Task objective: Reproduce the text lines from every item below word for word, and leave the pictures out of your answer.

=== Section Start ===

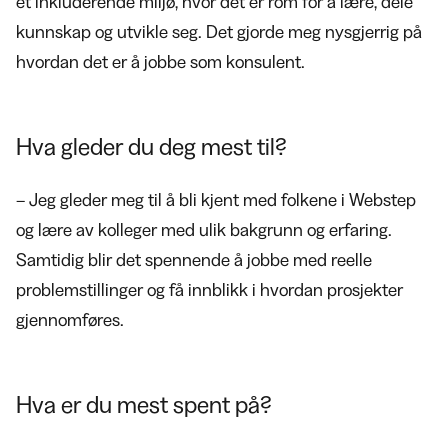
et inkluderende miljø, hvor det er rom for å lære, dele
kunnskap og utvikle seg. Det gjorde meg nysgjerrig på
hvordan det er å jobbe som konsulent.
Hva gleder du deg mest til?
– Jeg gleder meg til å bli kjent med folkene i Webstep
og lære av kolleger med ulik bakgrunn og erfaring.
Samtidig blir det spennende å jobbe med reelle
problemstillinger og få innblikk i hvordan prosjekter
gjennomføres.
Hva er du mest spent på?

=== Section End ===

Exercise solution:
et inkluderende miljø, hvor det er rom for å lære, dele
kunnskap og utvikle seg. Det gjorde meg nysgjerrig på
hvordan det er å jobbe som konsulent.
Hva gleder du deg mest til?
– Jeg gleder meg til å bli kjent med folkene i Webstep
og lære av kolleger med ulik bakgrunn og erfaring.
Samtidig blir det spennende å jobbe med reelle
problemstillinger og få innblikk i hvordan prosjekter
gjennomføres.
Hva er du mest spent på?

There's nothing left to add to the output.